I recall hearing that back in the days of serfdoms and fiefdoms, they kept the masses deliberately ignorant so they could not be exposed to seditious ideas and overthrow their lords. I recall hearing that in the days of slavery it was a crime to teach a slave to read and a slave who could read was severely punished so they could not incite the other slaves to stage an uprising. Reading is dangerous to the Powers That Be.

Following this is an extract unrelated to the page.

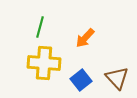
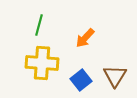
green line: moved 1 px left, 2 px up
yellow cross: moved 2 px left
brown triangle: moved 2 px left, 2 px up; rotated 15 degrees clockwise
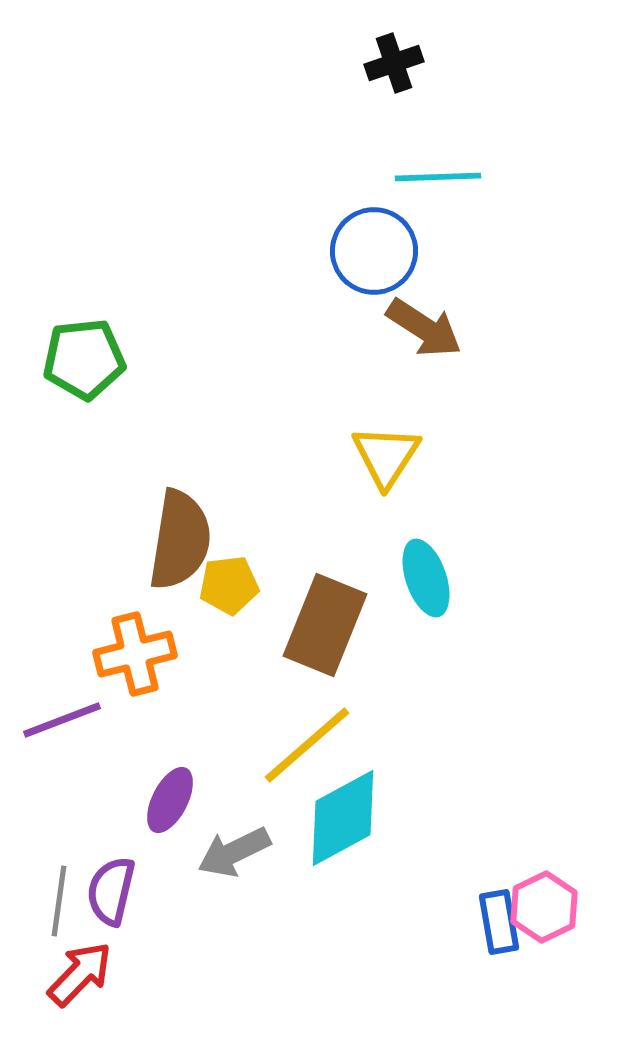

Leave it to Fundamentalist, Conservative America to continue the pogrom against BOOKS WITH IDEAS to keep the masses ignorant. By the way, I noticed a comment that one can simply go buy the book if it is unavailable in school or at the library. Yeah, maybe some people can, but I would think many people are too busy feeding their kids to pay bookstore prices for banned books. Banning books is one way of keeping the poor and ignorant, poor and ignorant. Ignorance is lack of access to knowledge, not inability to learn.